Steve Tran, est un jeune acteur de 26 ans d’origine vietnamienne. Il débute en tant que comédien à l’âge de 13 ans et a déjà joué dans des films connus du grand public comme « Neuilly sa mère » ou récemment « Beur sur la ville ». A l’occasion de son premier projet solo, « Boom Boom » (un muet/musical), il y a aussi eu la collaboration de Sébastien « Seby » Kong, celui qui à réalisé ce court-métrage. Il a 30 ans et il est d’origine chinoise. Ce dernier a réalisé beaucoup de vidéos pour divers artistes (Britney Spears, Jermaine Jackson).

Leur première rencontre débute il y a 6 ans et semble avoir bien marqué Sébastien car celui-ci en rit toujours : « C’était juste mon voisin d’en face ! Il était acteur depuis de nombreuses années et moi j’étais réalisateur depuis de nombreuses années aussi. On s’est forcément dit qu’il fallait qu’on fasse quelque chose ensemble. Mais vu qu’on n’avait pas trop les moyens financiers et techniques, on a décidé de faire un muet/musicale ». Steve poursuit : « Surtout qu’on adore Charlin Chaplin ! Ce qui fait que çà a vraiment été fait par passion et hommage aussi ».

Le thème abordé dans ce court-métrage est l’amour et uniquement l’amour. Steve raconte : «Déjà l’histoire est tirée de mon propre vécu, donc j’ai voulu retranscrire tout çà mais en mettant le côté amour avant le côté communautaire. En voyant le film justement, tu oublies que Minh est Viet et que Jasmine est Algérienne.
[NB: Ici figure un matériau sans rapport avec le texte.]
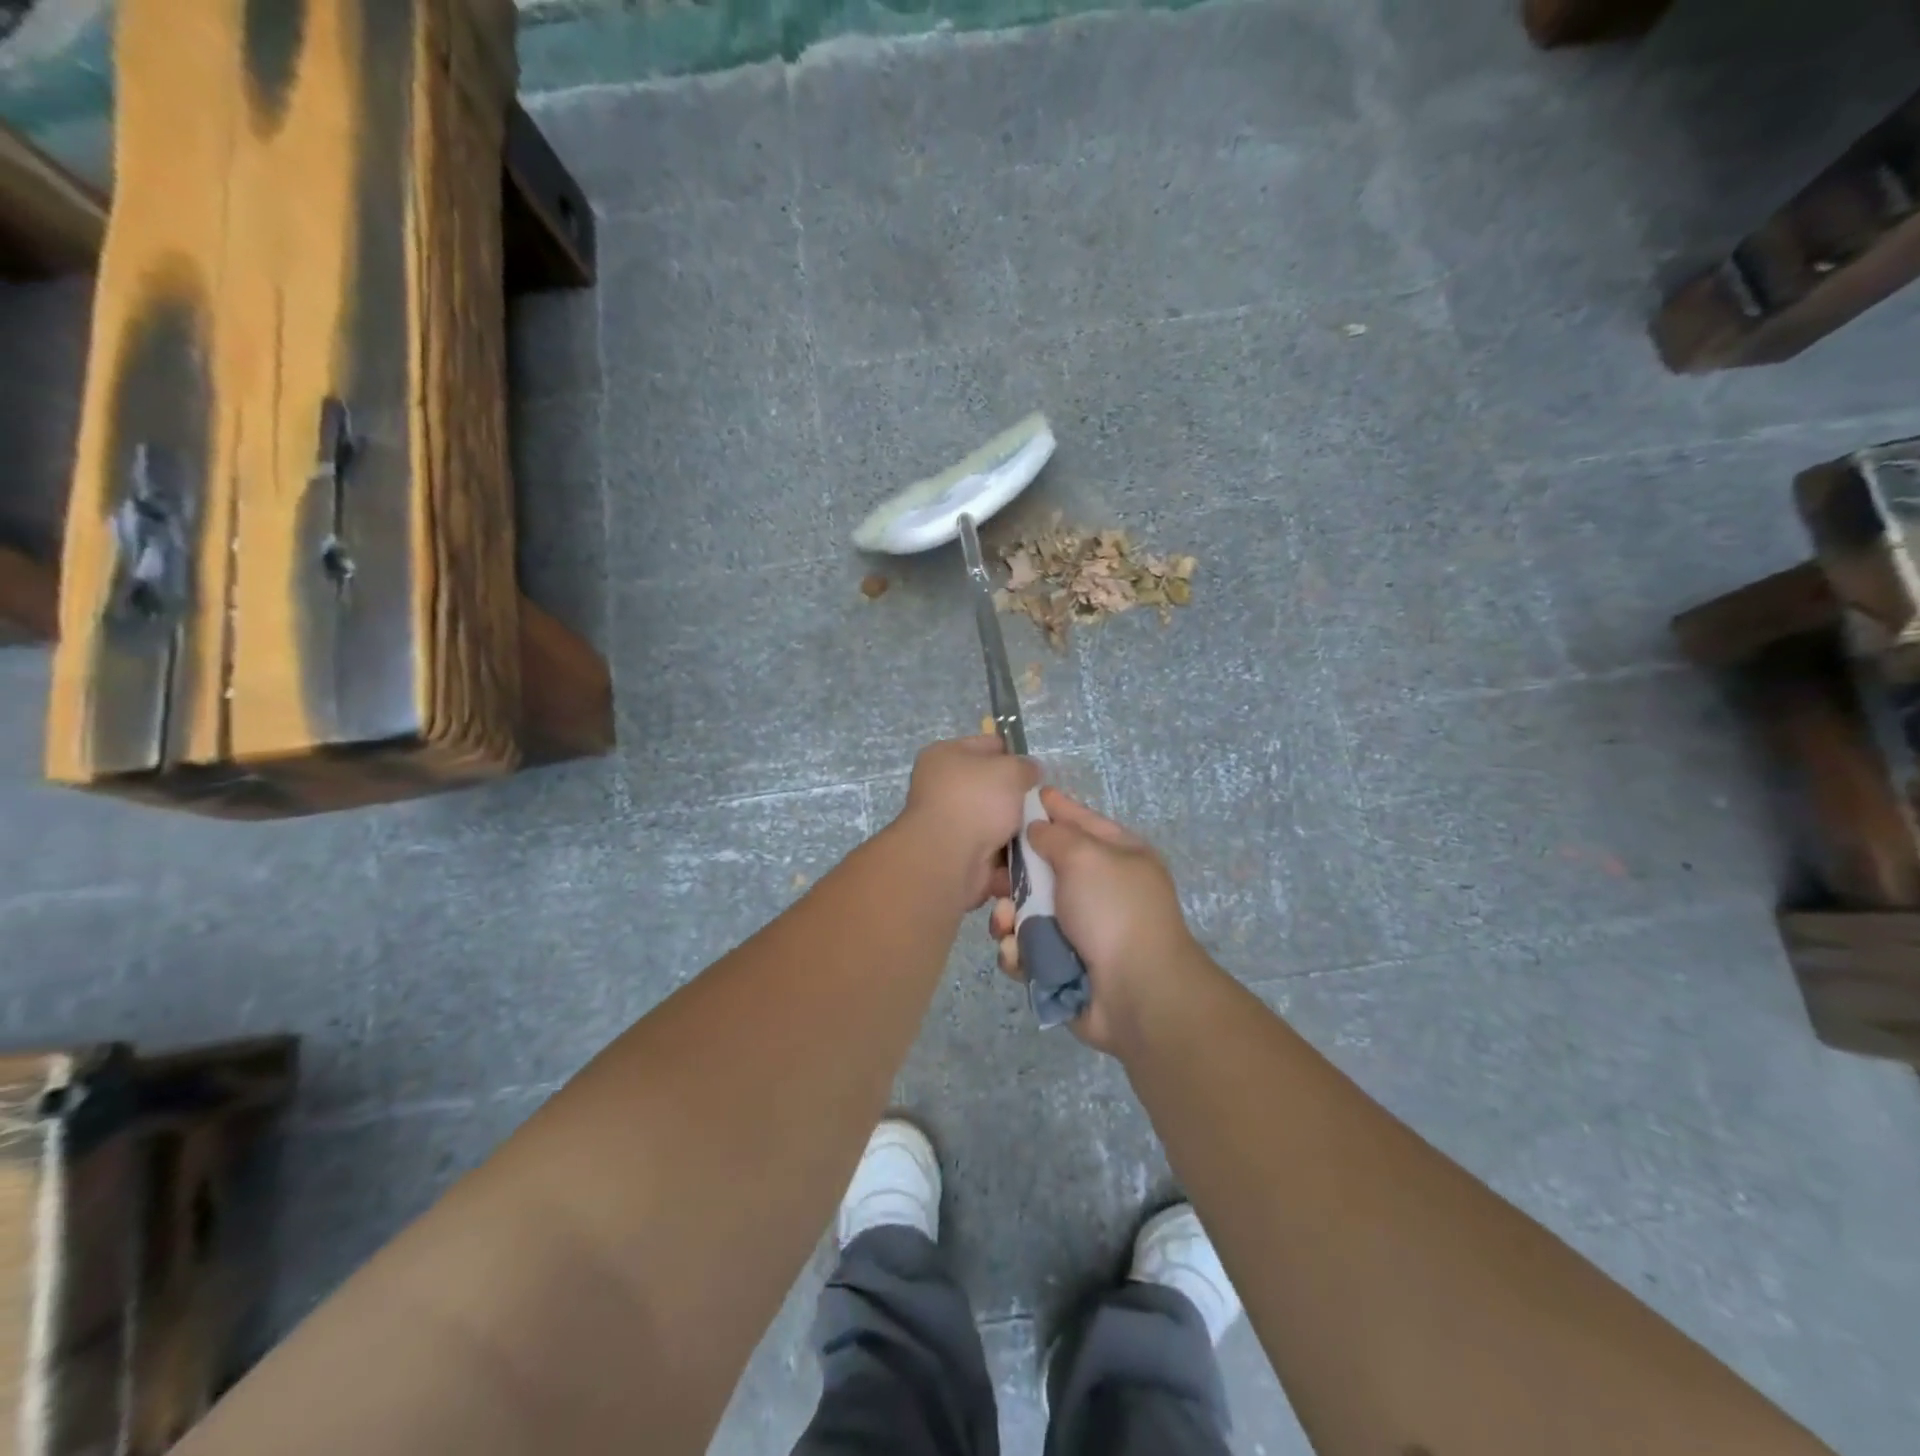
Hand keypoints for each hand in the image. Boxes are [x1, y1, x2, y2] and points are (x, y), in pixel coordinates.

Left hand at [891, 735, 1040, 911]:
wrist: (949, 858)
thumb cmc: (976, 801)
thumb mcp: (1010, 770)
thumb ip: (1026, 766)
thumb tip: (1029, 772)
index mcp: (944, 755)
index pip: (988, 745)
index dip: (1014, 755)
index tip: (1036, 771)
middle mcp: (941, 786)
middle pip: (991, 785)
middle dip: (1017, 795)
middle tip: (1041, 803)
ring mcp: (948, 822)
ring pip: (994, 819)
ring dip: (1016, 825)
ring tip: (1040, 828)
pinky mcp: (957, 853)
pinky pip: (992, 848)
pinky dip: (1009, 851)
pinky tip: (1030, 851)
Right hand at [991, 788, 1200, 1053]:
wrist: (1137, 994)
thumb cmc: (1113, 911)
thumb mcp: (1086, 855)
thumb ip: (1054, 834)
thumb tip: (1035, 828)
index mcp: (1117, 855)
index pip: (1078, 820)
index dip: (1048, 808)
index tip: (1014, 797)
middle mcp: (1098, 889)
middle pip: (1043, 868)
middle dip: (1014, 872)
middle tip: (992, 876)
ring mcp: (1080, 930)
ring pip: (1026, 911)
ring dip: (1008, 915)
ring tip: (1004, 921)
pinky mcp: (1060, 966)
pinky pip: (1026, 950)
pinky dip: (1018, 951)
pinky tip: (1017, 953)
Tu vois plutôt un mec et une femme ». Beaucoup d’acteurs (Ramzy Bédia, Booder, Issa Doumbia) les ont rejoints bénévolement et par amitié. Le film a été tourné en 4 jours, plus 3 mois de montage.

Or un bémol est apparu : « Vu qu’il s’agissait d’un muet/musical, et qu’on voulait mettre de la musique  soul. On avait mis des chansons de Michael Jackson ou de Al Green dans le film. Sauf qu’on n’avait pas les droits d’auteurs. Cette difficulté a causé du retard. On a dû tout revoir au niveau de la bande sonore, appeler un compositeur pour qu’il nous fasse des morceaux exclusifs. Et heureusement qu’il y avait Mr. Nov et Jo Soul pour contribuer à la B.O et rester dans le registre soul qu’on voulait initialement » confie le jeune réalisateur.

Hormis le film, Steve tenait à tordre le cou aux clichés sur les Asiatiques et exprimer sa vision de ces derniers dans le monde du cinéma : « Avec Boom Boom, je voulais dire et prouver qu’un Asiatique pouvait aussi avoir des sentiments à l’écran et qu’il peut tomber amoureux. Car à chaque fois qu’un Asiatique passe dans un film c’est soit parce qu’il est sans papier, soit pour venger un frère ou soit, souvent, pour récupérer un médaillon sacré. Donc on a pris tout le matos qu’on pouvait et on a monté Boom Boom afin d’offrir autres choses que les clichés habituels. »

 

Le film qui à été tourné en 2010, a pourtant été devancé par une oeuvre du même style, « The Artist ». Steve  me dit : « Je connaissais Guillaume Schiffman, le chef opérateur du film « The Artist ». A l’époque, il m’avait demandé ce que je faisais à ce moment là.  Je lui avais dit que je travaillais sur un projet perso, un muet/musical. Et là il me dit que c’était dingue car lui-même travaillait sur un muet/musical avec Jean Dujardin ! C’était hyper drôle cette coïncidence ».

Sébastien aussi à la sienne : « J’étais en soirée avec Thierry Frémont (le seul acteur français qui à gagné un Emmy Awards) et je lui expliquais que je tournais un film muet avec Steve Tran. Et là il me dit : « Ah bon ? Michel Hazanavicius va aussi en faire un avec Jean Dujardin ! ». Je lui ai dit que nous, on l’avait déjà fait ». Cela n’a pas empêché les deux amis d’apprécier « The Artist », qu’ils jugent « excellent » d’ailleurs.

Après une soirée de lancement réussie (la soirée Boom Boom du 25 janvier), les deux camarades vont à présent présenter leurs œuvres dans divers festivals.